Coaching Costa Rica: Sharpening The Tools
Competitor's Mario Fraioli shares some insight into the training of Costa Rican Olympic marathoner Cesar Lizano.
Competitor’s Mario Fraioli shares some insight into the training of Costa Rican Olympic marathoner Cesar Lizano.
In order to be a great marathoner, one must possess a full set of physical and mental tools: stamina, speed, physical strength and durability, as well as focus, tenacity and perhaps most importantly, confidence.
Some of these elements can be trained; others are ingrained into a runner’s persona after years, ironically enough, of training the others.
Costa Rican Olympic marathoner Cesar Lizano, along with most every other top athlete competing at a high level, has all of these tools in his toolbox. But like a seasoned carpenter who works tirelessly at his trade year-round, every once in a while a runner needs to sharpen his tools, particularly the ones he hasn’t used a lot.
MORE — Coaching Costa Rica: A Passion For Running
Since Cesar and I began working together in February, I’ve gotten to learn about his strengths and weaknesses as a runner. Before I even assigned him a workout, Cesar’s focus, tenacity and confidence stood out to me from the get go. After running 2:17:50 at last fall’s Chicago Marathon to eclipse the Olympic “B” standard of 2:18 — the only Costa Rican male to post such a mark — the Olympic Marathon became the only race that mattered to him. Already a tireless worker, Cesar made it clear to me that he was willing to work harder than he’s ever worked to have the race of his life on August 12 when he lines up alongside some of the best marathoners in the world.
You can’t coach those things.
Physically, Cesar is built solidly on a slight frame that has proven it can handle a high volume of training. His structural integrity and physical strength are two of his greatest tools, as Cesar has made it through the last few years of training devoid of major injury. This is key, because the most important thing any athlete aiming to improve can do is to stay healthy. If you can’t stay healthy you can’t train to your potential. If you can’t train to your potential, you can’t race to it, either. Simple as that.
After taking a look at Cesar’s personal bests from 5,000 meters through the marathon and diving deeper into his previous few years of training, it became very clear to me that he’s been blessed with the gift of endurance. When we started working together, Cesar’s best 5K pace of 5 minutes per mile wasn’t far off his best marathon pace of 5:15 per mile. For many marathoners, even those at the world-class level, there’s often a 30 to 45 second difference per mile between one’s 5K race pace and one’s marathon rhythm.

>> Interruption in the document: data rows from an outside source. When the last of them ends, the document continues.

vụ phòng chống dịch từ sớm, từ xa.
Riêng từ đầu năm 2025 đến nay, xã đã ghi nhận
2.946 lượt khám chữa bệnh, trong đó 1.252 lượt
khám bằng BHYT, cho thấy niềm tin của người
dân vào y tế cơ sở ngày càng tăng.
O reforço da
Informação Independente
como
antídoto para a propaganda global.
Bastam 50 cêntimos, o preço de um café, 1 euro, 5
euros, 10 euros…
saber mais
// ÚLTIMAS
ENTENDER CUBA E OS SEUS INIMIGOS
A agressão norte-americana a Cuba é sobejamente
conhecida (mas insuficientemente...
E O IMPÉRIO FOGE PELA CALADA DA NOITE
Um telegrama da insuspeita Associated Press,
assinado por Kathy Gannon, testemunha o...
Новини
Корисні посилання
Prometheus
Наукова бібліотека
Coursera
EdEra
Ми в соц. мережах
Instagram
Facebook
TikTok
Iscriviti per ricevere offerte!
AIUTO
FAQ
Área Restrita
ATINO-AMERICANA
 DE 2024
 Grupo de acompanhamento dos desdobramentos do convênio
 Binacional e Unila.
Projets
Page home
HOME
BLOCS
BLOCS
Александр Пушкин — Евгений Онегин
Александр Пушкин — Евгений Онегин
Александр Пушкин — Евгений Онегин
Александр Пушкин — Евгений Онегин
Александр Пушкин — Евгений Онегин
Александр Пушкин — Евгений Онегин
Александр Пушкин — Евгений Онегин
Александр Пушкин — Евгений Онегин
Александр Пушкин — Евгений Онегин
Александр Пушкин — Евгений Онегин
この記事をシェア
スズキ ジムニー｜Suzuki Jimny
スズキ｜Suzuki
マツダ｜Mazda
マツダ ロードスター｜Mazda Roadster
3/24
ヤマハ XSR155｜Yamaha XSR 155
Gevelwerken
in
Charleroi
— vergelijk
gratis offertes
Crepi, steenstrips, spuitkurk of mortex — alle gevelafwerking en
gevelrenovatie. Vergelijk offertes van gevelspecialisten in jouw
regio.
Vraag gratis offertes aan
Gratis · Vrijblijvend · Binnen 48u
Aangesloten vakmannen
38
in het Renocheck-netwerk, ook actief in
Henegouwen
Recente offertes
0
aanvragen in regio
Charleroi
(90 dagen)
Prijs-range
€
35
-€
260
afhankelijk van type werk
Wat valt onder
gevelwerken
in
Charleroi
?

This close proximity in paces also exposed Cesar’s biggest weakness, however, that being of limited speed at shorter distances. While endurance over the long haul is one of the biggest keys to a marathoner’s success, being efficient at shorter distances allows a runner to better optimize that endurance over the course of 26.2 miles. The focus of Cesar’s last 12 weeks of training has been to improve his 5K and 10K speed before beginning the marathon-specific cycle this past weekend, 12 weeks out from the Olympic Marathon.
Over the course of a given training cycle my athletes are working on all the different training elements — aerobic endurance, lactate threshold, pure speed, power, muscular strength, neuromuscular maintenance, etc. — with the emphasis on each changing depending on the event we’re training for and where we are in the training cycle. In the past 12 weeks, Cesar’s weekly training volume has crept up to where he’s been running close to 12 hours per week, with long runs in the range of 2 hours and 30 minutes. He’s been training primarily like a 10K runner, with a majority of his key workouts in the range of 4:40 per mile (which is slightly faster than what I believe he could run a stand alone 10K in right now), and also doing many strides and short hill repeats to work on improving his efficiency and power while maintaining muscular strength. All of this work was essentially preparation to get him ready for the 12-week marathon-specific phase of training we just began. It’s a philosophy I share with a coaching colleague of mine, Brad Hudson of Boulder, Colorado, who breaks all training down into two types: “Specific training for the goal event, and training to get the athlete to the point where he or she can do the specific training.”
This first phase of what has essentially been “preparatory” training for Cesar has been paying dividends, as he ran a personal best of 1:06:42 for half marathon in April, and followed that up with a seventh-place finish at the Broad Street Run 10-Mile race in Philadelphia two weeks later, where he ran 50:43, splitting 15:23 for 5K and 30:55 for 10K (both personal bests) along the way. While we haven’t done a ton of sustained work at half marathon or marathon race pace (there will be plenty of that over the next 11-1/2 weeks) the recent racing results show that the focus on faster workouts has been effective in making Cesar more efficient at longer distances.
Over the next 12 weeks, that focus will shift, as Cesar will maintain a high volume of running while doing a majority of his key sessions in the range 4:55 to 5:10 per mile — or as I like to think of it, getting his most important tools ready for the biggest job of his life on August 12 in London.